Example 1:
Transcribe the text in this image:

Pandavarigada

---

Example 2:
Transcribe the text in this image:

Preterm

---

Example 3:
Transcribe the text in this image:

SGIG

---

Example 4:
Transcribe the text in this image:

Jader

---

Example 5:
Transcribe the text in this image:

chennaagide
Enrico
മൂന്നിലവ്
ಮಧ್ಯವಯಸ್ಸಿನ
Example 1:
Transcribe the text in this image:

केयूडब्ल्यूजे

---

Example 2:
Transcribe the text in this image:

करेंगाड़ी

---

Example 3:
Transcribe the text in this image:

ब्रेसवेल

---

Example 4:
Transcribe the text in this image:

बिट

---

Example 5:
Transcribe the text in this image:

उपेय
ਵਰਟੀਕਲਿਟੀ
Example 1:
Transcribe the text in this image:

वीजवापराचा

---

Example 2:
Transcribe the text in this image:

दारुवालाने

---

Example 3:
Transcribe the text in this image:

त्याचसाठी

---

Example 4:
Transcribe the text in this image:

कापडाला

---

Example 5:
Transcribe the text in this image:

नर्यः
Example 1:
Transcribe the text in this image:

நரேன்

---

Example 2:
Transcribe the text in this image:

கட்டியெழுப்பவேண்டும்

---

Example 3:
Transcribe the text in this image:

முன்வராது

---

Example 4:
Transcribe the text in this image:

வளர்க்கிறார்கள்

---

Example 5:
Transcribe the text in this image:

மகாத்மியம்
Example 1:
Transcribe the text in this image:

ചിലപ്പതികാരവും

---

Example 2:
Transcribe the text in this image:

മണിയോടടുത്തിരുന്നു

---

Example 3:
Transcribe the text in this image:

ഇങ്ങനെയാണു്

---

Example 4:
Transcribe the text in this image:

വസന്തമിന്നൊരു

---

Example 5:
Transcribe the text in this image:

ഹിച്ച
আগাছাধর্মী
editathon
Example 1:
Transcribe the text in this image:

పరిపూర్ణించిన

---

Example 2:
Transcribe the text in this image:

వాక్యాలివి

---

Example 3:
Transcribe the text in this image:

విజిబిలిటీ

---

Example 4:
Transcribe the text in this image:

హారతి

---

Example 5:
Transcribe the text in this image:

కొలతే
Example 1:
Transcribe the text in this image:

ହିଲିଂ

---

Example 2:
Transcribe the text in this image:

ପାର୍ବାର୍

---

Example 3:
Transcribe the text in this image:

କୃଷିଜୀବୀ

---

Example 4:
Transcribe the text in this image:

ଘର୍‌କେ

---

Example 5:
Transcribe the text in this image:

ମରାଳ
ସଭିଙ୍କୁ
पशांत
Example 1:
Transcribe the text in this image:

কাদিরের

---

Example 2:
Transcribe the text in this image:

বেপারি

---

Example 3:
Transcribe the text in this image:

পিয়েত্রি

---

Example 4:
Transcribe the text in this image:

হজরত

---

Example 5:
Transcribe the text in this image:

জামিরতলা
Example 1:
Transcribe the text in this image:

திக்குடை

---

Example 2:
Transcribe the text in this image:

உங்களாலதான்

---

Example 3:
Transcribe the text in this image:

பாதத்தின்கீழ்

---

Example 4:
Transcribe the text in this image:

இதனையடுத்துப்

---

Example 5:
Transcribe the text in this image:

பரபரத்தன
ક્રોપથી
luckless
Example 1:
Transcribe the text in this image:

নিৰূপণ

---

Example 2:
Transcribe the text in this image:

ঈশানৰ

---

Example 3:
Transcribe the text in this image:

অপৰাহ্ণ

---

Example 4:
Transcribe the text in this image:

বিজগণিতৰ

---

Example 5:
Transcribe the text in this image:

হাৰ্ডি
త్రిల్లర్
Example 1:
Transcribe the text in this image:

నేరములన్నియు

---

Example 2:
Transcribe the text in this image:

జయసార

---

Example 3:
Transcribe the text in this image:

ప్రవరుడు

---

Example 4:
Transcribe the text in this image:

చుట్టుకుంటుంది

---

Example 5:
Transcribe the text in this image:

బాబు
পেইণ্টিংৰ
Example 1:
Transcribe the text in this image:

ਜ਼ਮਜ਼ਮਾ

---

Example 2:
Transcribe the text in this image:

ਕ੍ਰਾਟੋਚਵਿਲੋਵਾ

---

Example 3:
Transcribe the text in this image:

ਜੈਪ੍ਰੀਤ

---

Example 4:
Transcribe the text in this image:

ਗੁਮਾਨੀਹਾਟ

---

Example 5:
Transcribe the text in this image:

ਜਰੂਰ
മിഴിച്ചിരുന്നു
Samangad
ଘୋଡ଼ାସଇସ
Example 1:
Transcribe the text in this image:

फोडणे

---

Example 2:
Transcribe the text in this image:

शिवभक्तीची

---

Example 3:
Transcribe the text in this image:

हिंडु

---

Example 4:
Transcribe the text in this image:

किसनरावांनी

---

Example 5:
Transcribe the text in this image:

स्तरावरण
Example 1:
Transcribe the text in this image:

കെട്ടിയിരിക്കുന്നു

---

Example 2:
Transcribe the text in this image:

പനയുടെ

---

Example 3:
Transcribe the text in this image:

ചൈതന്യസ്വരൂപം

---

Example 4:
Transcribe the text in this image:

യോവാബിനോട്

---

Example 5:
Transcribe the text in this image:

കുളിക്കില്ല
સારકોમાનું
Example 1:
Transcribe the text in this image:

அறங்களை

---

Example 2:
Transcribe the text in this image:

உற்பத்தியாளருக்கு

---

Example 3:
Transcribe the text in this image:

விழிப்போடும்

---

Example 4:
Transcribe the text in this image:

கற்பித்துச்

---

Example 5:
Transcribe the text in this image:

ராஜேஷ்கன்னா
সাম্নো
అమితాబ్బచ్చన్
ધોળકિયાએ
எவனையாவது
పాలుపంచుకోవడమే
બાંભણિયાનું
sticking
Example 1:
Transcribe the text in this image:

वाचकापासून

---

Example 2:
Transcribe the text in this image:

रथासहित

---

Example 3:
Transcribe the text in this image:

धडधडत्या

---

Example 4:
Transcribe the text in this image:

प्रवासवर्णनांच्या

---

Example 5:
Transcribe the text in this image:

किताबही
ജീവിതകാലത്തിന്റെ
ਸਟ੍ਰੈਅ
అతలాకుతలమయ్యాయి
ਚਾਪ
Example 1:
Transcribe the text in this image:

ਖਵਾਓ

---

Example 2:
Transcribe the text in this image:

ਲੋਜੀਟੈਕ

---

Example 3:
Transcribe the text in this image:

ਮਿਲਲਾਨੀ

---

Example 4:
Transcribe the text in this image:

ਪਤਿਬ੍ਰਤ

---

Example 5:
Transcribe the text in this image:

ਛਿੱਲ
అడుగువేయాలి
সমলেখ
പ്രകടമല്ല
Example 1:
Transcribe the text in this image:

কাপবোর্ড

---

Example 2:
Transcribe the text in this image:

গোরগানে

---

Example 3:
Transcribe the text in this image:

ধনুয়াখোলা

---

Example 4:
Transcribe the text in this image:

■ What needs to be done: Retype the entries shown above. Keep every word exactly as it is.

■ Exercise result:
Example 1:
Transcribe the text in this image:

Pandavarigada

---

Example 2:
Transcribe the text in this image:

Preterm

---

Example 3:
Transcribe the text in this image:

SGIG

---

Example 4:
Transcribe the text in this image:

Jader

---

Example 5:
Transcribe the text in this image:

chennaagide
Enrico
മൂന്നിലവ്
ಮಧ್ಯವಯಸ್ಸಿನ
Example 1:
Transcribe the text in this image:

केयूडब्ल्यूजे

---

Example 2:
Transcribe the text in this image:

करेंगाड़ी

---

Example 3:
Transcribe the text in this image:

ब्रेसवेल

---

Example 4:
Transcribe the text in this image:

बिट

---

Example 5:
Transcribe the text in this image:

उपेय
ਵਰਟੀਕਲਿਟੀ
Example 1:
Transcribe the text in this image:

वीजवापराचा

---

Example 2:
Transcribe the text in this image:

दारुवालाने

---

Example 3:
Transcribe the text in this image:

त्याचसाठी

---

Example 4:
Transcribe the text in this image:

कापडाला

---

Example 5:
Transcribe the text in this image:

नर्यः
Example 1:
Transcribe the text in this image:

நரேன்

---

Example 2:
Transcribe the text in this image:

கட்டியெழுப்பவேண்டும்

---

Example 3:
Transcribe the text in this image:

முன்வராது

---

Example 4:
Transcribe the text in this image:

வளர்க்கிறார்கள்

---

Example 5:
Transcribe the text in this image:

மகாத்மியம்
Example 1:
Transcribe the text in this image:

ചിലപ്പതികാരവും

---

Example 2:
Transcribe the text in this image:

മണിയോടടുത്തിരുന്നു

---

Example 3:
Transcribe the text in this image:

ഇങ്ങനെയാണു്

---

Example 4:
Transcribe the text in this image:

വസന്തമിന്നൊരു

---

Example 5:
Transcribe the text in this image:

ഹിച്ച
আগাছাধর্মী
editathon
Example 1:
Transcribe the text in this image:

పరిపూర్ణించిన

---

Example 2:
Transcribe the text in this image:

వాక్యాలివి

---

Example 3:
Transcribe the text in this image:

విజిబిలిటీ

---

Example 4:
Transcribe the text in this image:

హారతి

---

Example 5:
Transcribe the text in this image:

కొలతే
Example 1:
Transcribe the text in this image:

ହିଲିଂ

---

Example 2:
Transcribe the text in this image:

ପାର୍ବାର୍

---

Example 3:
Transcribe the text in this image:

କୃଷିଜୀବୀ

---

Example 4:
Transcribe the text in this image:

ଘର୍‌କେ

---

Example 5:
Transcribe the text in this image:

ମରାଳ
ସଭିଙ୍କୁ
पशांत
Example 1:
Transcribe the text in this image:

কাদিরের

---

Example 2:
Transcribe the text in this image:

বেপারি

---

Example 3:
Transcribe the text in this image:

পিয়েত্রি

---

Example 4:
Transcribe the text in this image:

হজরত

---

Example 5:
Transcribe the text in this image:

জামিরতলা
Example 1:
Transcribe the text in this image:

திக்குடை

---

Example 2:
Transcribe the text in this image:

உங்களாலதான்

---

Example 3:
Transcribe the text in this image:

பாதத்தின்கீழ்

---

Example 4:
Transcribe the text in this image:

இதனையடுத்துப்

---

Example 5:
Transcribe the text in this image:

பரபரத்தன
ક્રોપથી
luckless
Example 1:
Transcribe the text in this image:

নিৰূপণ

---

Example 2:
Transcribe the text in this image:

ঈশানৰ

---

Example 3:
Transcribe the text in this image:

অপৰাহ্ণ

---

Example 4:
Transcribe the text in this image:

বিজগণিতৰ

---

Example 5:
Transcribe the text in this image:

হাৰ্ডি
త్రిల్లర్
Example 1:
Transcribe the text in this image:

నేరములన్నియు

---

Example 2:
Transcribe the text in this image:

జయసార

---

Example 3:
Transcribe the text in this image:

ప్రవరుడు

---

Example 4:
Transcribe the text in this image:

చుట్టుకుంటుంది

---

Example 5:
Transcribe the text in this image:

బాబు
পেইণ্টিংৰ
Example 1:
Transcribe the text in this image:

ਜ਼ਮਜ਼ਮਾ

---

Example 2:
Transcribe the text in this image:

ਕ੍ਰਾਟੋਚਵਿਲੋਵਾ

---

Example 3:
Transcribe the text in this image:

ਜੈਪ੍ਰੀਤ

---

Example 4:
Transcribe the text in this image:

ਗੁਮਾਨੀਹਾਟ

---

Example 5:
Transcribe the text in this image:

ਜਰੂਰ
മിഴിച്ചിരുന്നു
Samangad
ଘୋଡ଼ାସଇସ
Example 1:
Transcribe the text in this image:

फोडणे

---

Example 2:
Transcribe the text in this image:

शिवभक्तीची

---

Example 3:
Transcribe the text in this image:

हिंडु

---

Example 4:
Transcribe the text in this image:

किसनरावांनी

---

Example 5:
Transcribe the text in this image:

स्तरावरण
Example 1:
Transcribe the text in this image:

കെട്ടിയിരിക്കുന്നു

---

Example 2:
Transcribe the text in this image:

പനയുടെ

---

Example 3:
Transcribe the text in this image:

ചൈതന്യസ്വരൂപം

---

Example 4:
Transcribe the text in this image:

യോവാബിനോട്

---

Example 5:
Transcribe the text in this image:

കുളിക്കില്ല
સારકોમાનું
Example 1:
Transcribe the text in this image:

அறங்களை

---

Example 2:
Transcribe the text in this image:

உற்பத்தியாளருக்கு

---

Example 3:
Transcribe the text in this image:

விழிப்போடும்

---

Example 4:
Transcribe the text in this image:

கற்பித்துச்

---

Example 5:
Transcribe the text in this image:

ராஜேஷ்கன்னா
সাম্নো
అమితాబ్బచ్చన్
ધોળકિયાએ
எவனையாவது
పాలుపంచుకోవడమే
બાંભણિયાનું
sticking
Example 1:
Transcribe the text in this image:

वाचकापासून

---

Example 2:
Transcribe the text in this image:

रथासहित

---

Example 3:
Transcribe the text in this image:

धडधडत्या

---

Example 4:
Transcribe the text in this image:

प्रवासवर्णनांच्या

---

Example 5:
Transcribe the text in this image:

किताबही
ജീവിതകാലത്തിന്റെ
ਸਟ੍ਰੈਅ
అతలాకుతలమయ్యాయి
ਚਾਪ
Example 1:
Transcribe the text in this image:

ਖਵਾਓ

---

Example 2:
Transcribe the text in this image:

ਲੋਜੀਟੈਕ

---

Example 3:
Transcribe the text in this image:

ਮਿਲਲਾਨੀ

---

Example 4:
Transcribe the text in this image:

ਪਤਿਬ੍ਰਤ

---

Example 5:
Transcribe the text in this image:

ਛਿੱਲ
అడుగువేయాలి
সমলেখ
പ്രകടമല്ല
Example 1:
Transcribe the text in this image:

কাপবোর্ড

---

Example 2:
Transcribe the text in this image:

গোরগানে

---

Example 3:
Transcribe the text in this image:

ধনুয়াখোলা

---

Example 4:
Transcribe the text in this image:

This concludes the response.